If you’re thinking about filing for Chapter 7 Bankruptcy, or Chapter 13 Bankruptcy, then you might be wondering about the pros and cons of filing for bankruptcy.
Here’s our guide.
Pros of filing for bankruptcy
1. You get out of debt right away
Normally once you decide to file for bankruptcy in Minnesota, you stop paying your creditors that you are eliminating.
Of course, you will probably keep paying on your home loans and car loans if you are keeping your car and home.
There are also debts that bankruptcy doesn’t work on like student loans, child support and some, but not all, taxes.
2. You stop creditors trying to collect from you
Bankruptcies start with a court order that forbids any collection activities. That means:
- Creditors can’t sue you, and if they have already sued, they have to stop in their tracks
- They can’t garnish your wages, and if they already have, they have to stop. Often we can even get garnished wages back for you
- They can’t make nasty phone calls or send mean letters to you
- Bankruptcy can usually stop a repossession or a garnishment. It can also stop a utility shutoff
3. You usually keep all your possessions
There is a long list of things you get to keep when you file bankruptcy, and it usually includes everything you own.
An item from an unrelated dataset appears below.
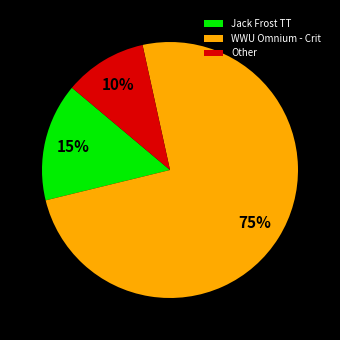

Is it true that WWU Omnium - Crit is 67% of the pie?

False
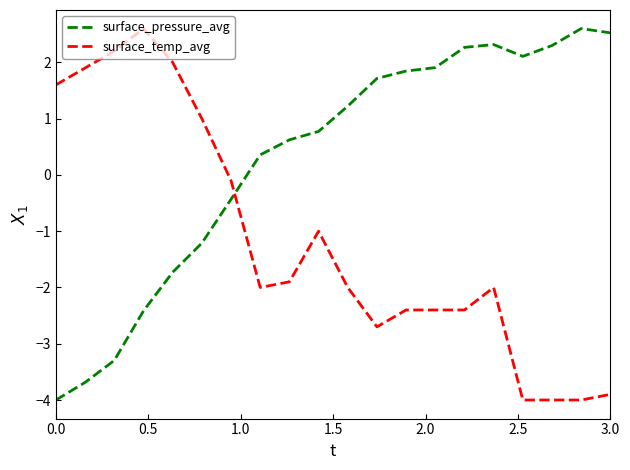

Which series ends up on top after the final intersection of surface_pressure_avg and surface_temp_avg?

surface_pressure_avg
The Minnesota Bankruptcy Exemptions List includes things like your home, car or truck, retirement plans like 401K’s or IRA’s, your clothes and furniture, etc. This is called your exempt property.
4. You keep your salary
After you file bankruptcy, you get to keep your wages, and creditors can’t garnish them.
5. Filing bankruptcy can help you rebuild your credit rating
Because you are out of debt, creditors are more willing to lend you money again.
The creditors associations run a public relations campaign called “The 10 Year Mistake” campaign that tries to convince you that your credit will be ruined for 7 or 10 years if you file bankruptcy.
This is simply not true.
Everybody who files bankruptcy in Minnesota is getting at least 6 offers to buy cars on credit between the time they file their case and when they go to court a month later. So much for the 10 years.
6. You will be able to get a mortgage
If you want to buy a home, most of the government lenders such as FHA and Fannie Mae will allow you to get a mortgage 2 years after your bankruptcy.
7. You don’t need to worry what people will thing of you
The judge and trustees will have heard hundreds of cases similar and worse than yours.
There is far less stigma attached to bankruptcy than there once was.
Cons of filing for bankruptcy
1. You will have a hard time getting a mortgage for 2 years
Of course, if you already have a mortgage, you can keep it and your home.
It is possible that you will be closer to getting a mortgage if you file bankruptcy. The bills you owe may prevent your from getting a mortgage.
2. You can’t file another Chapter 7 Bankruptcy for 8 years
You won’t be able to file for Chapter 7 Bankruptcy for 8 years, but you might be able to file for Chapter 13 bankruptcy after 4 years if you need to.
3. You will lose your credit cards
Your credit card companies usually cancel your credit cards. This does have the advantage you won’t get in trouble with them again. In the meantime you can get and use a debit card.
We have heard from many clients that they are offered and accepted for credit cards before their Chapter 7 Bankruptcy case has been finalized.
4. Bankruptcy doesn’t work on some debts
It doesn’t eliminate child support, alimony, student loans and some taxes. It does work on many types of taxes, however.
Conclusion
Most people find these cons are small inconveniences and well worth putting up with in order to get out of debt.